GOAL OF THE EXERCISE.
According to the Bay Area sightseeing page, why is Napa County's place among the counties surrounding San Francisco Bay only a technical one?

PROVIDED PASSAGE.

Bay Area Sightseeing

The Bay Area consists of the nine counties directly surrounding the San Francisco Bay – though technically Napa County touches the slough separated from the Bay proper by a strip of Solano County.  See Northern CA Sightseeing for activities in the 39 counties outside of the Bay Area, Bay Area Restaurants for dining in the Bay Area, and Bay Area Food and Bay Area Chocolate for food production and appreciation activities in the Bay Area.

Alameda / Oakland / Berkeley / Greater Alameda County

Culture, Nature, Science

  • Crab Cove
  • USS Hornet
  • Ferry ride
  • Rosie the Riveter: www.rosietheriveter.org; www.cr.nps.gov/nr/travel/wwllbayarea/for.htm; www.cr.nps.gov/nr/travel/wwllbayarea/red.htm; www.cr.nps.gov/nr/travel/wwllbayarea/ric.htm – Richmond; free
  • SS Red Oak Victory – Richmond; $10 + $5 docent tour; Tu, Th, Sa, Su 10am – 3pm
  • Oakland Museum – 10th and Clay in Oakland, parking garage under museum
  • Chabot Space and Science Museum – Oakland Hills
  • Lawrence Hall of Science
  • UC Berkeley Art Musuem, Pheobe Hearst Museum, BAMPFA, Bade Museum of Biblical Archaeology (1798 Scenic Ave, 849-8272)

DATA EXTRACT.
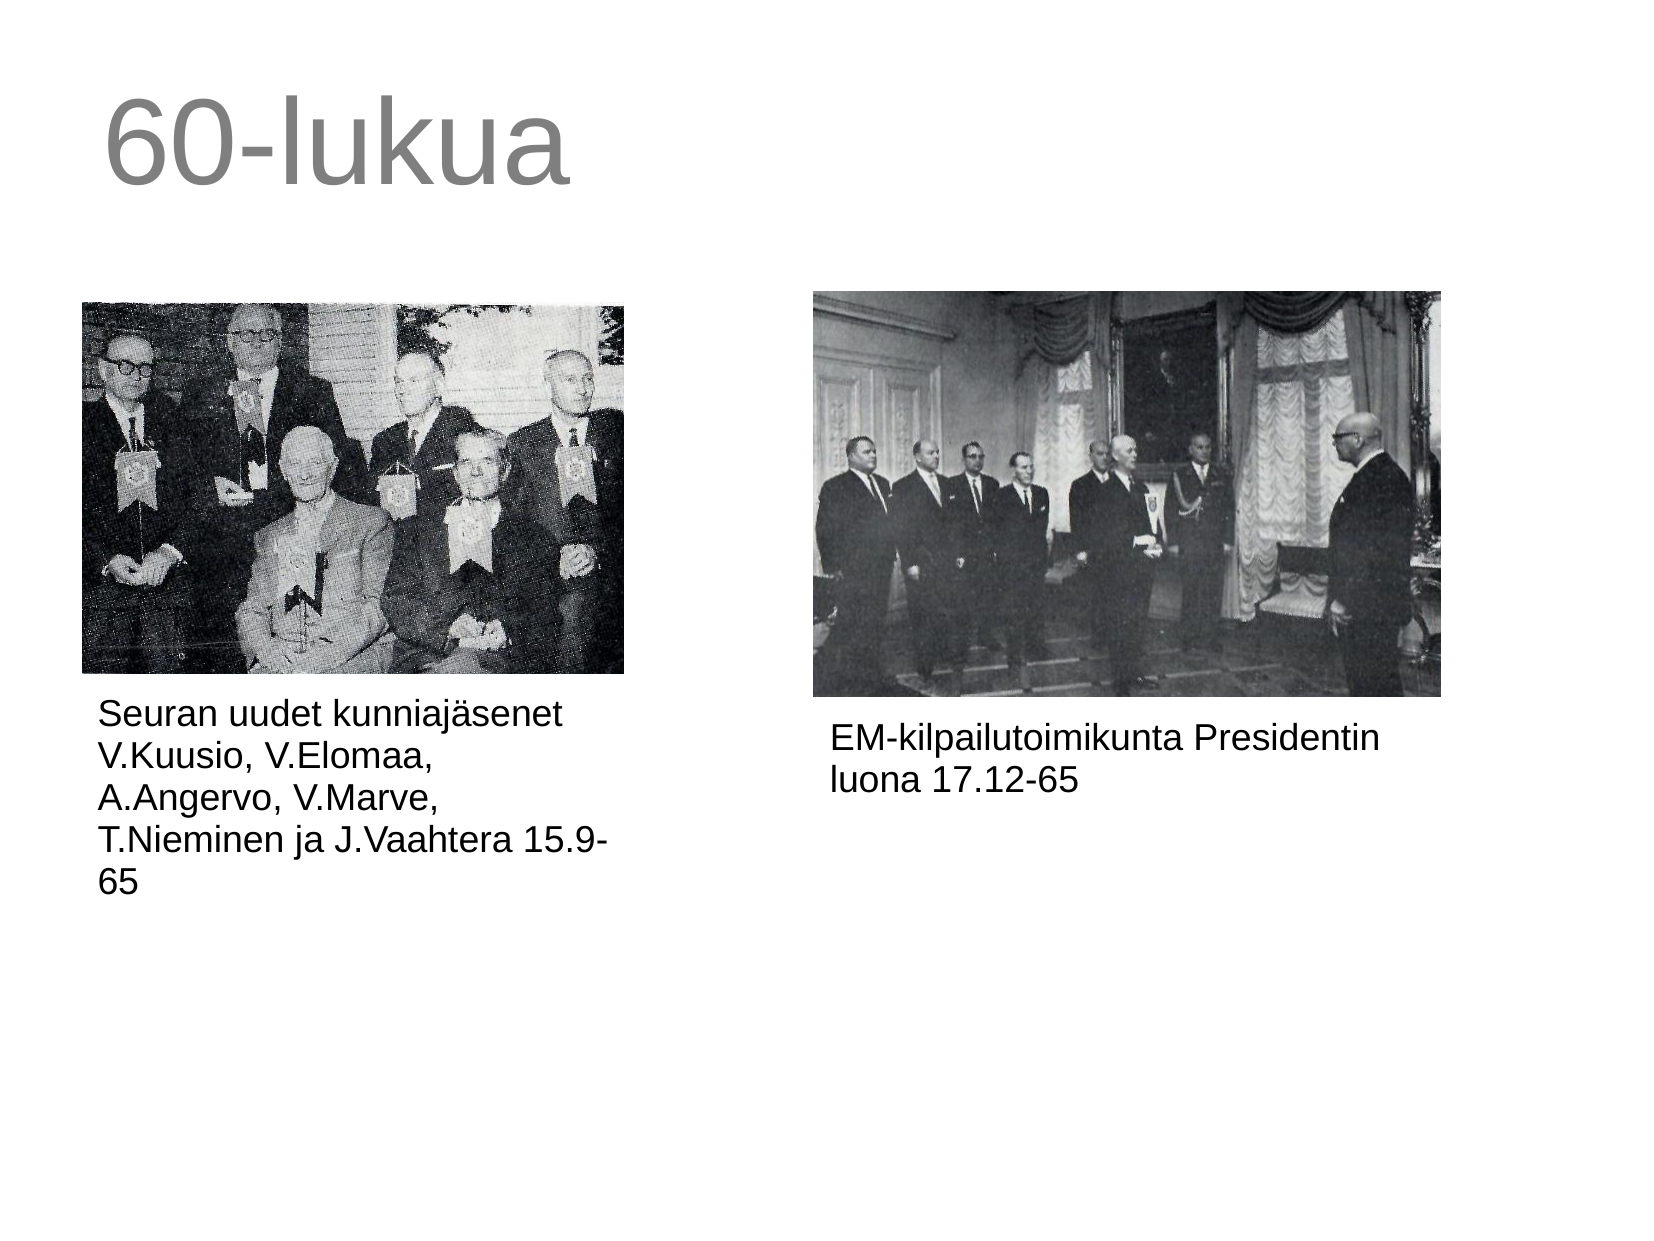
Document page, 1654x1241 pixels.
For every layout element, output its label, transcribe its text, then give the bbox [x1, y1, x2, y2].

RESULT OF THIS EXERCISE.
Napa County touches a slough, not the Bay proper, and a strip of Solano County separates that slough from the Bay.